2 minute read

Sabine Weiss. Introduction by Virginie Chardin

12.5 × 19 cm 144 pages 65 black & white and color photographs softback photo poche n° 166 june 2021 retail price: 13 €

Virginie Chardin is an independent curator and a specialist in photography and images who curated the exhibitions “Willy Ronis in Paris” (Hôtel de Ville, Paris and Beijing’s Capitale Museum, 2005), and “Sabine Weiss” (Jeu de Paume/Château de Tours, 2016). She has been an image consultant for the Chalon-sur-Saône festival (1998-2000), prize director at the Rencontres d’Arles festival (2002-2003) and for the Mois de la Photo festival in Paris (2004). She has also published Séeberger Frères (Actes Sud, “Photo Poche” collection, 2006) and Ernst Haas (Actes Sud, “Photo Poche” collection, 2010).

Introduction by Virginie Chardin

Over her career Sabine Weiss has been artistically prolific and made a major contribution to French humanist photography, a genre that includes the greats such as Robert Doisneau, Willy Ronis and Brassaï.

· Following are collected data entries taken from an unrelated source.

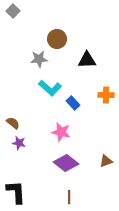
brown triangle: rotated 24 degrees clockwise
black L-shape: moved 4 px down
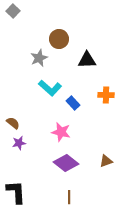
brown circle: moved 2 px right
gray star: moved 1 px up; rotated 18 degrees counterclockwise
purple star: rotated 24 degrees counterclockwise
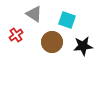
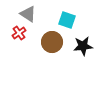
gray triangle: moved 6 px left
red cross: moved 3 px right, 2 px up
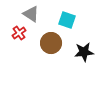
gray triangle: moved 3 px right
brown circle: moved 1 px left, 1 px down
black star: moved 1 px right, 6 px down
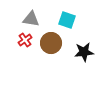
gray triangle: moved 5 px down; rotated 24 degrees counterclockwise
red cross: moved 6 px right, 7 px down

Weiss clearly enjoys encountering people. Her curiosity knows no bounds and she constantly observes everyone, unknowns and celebrities alike. She is also a technical perfectionist. Born in 1924, she decided to become a photographer at the age of 18. She arrived in Paris in 1946 to become an assistant to Willy Maywald and has worked in a number of fields from illustration to documentary and from portraiture to fashion and advertizing. In 1950, she married the American painter Hugh Weiss and went on to photograph a number of artists, joining the Rapho agency in 1952 through the intermediary of Robert Doisneau. A perfect English speaker, she was often sent abroad and collaborated closely with the Rapho Guillumette agency (directed by Charles Rado in New York). Her exhibitions at the MoMA (“Post-War European Photography” (1953) and “The Family of Man” (1955) and the Chicago Art Institute (1954), shortly before the French National Library started showing her work in 1953, brought her international recognition. It was not until 1978, and the huge public acclaim that followed a retrospective in Arras and two solo exhibitions, that she started working in black and white again. Several recent exhibitions, especially the retrospective at the Jeu de Paume Museum in the Château de Tours in 2016 and at Paris’s Pompidou Center exhibition in 2018, show that reassessment of her archives and work has only just begun. In 2020, Kering and the Rencontres de la Photographie d’Arles awarded her the Women in Motion prize to cap an exceptional career. A tribute exhibition will be staged at the next Rencontres d’Arles in 2021. Sabine Weiss has donated her archives to the Musée de l’Élysée in Lausanne and they will be conserved and promoted at the new Plateforme 10 museum in autumn 2022.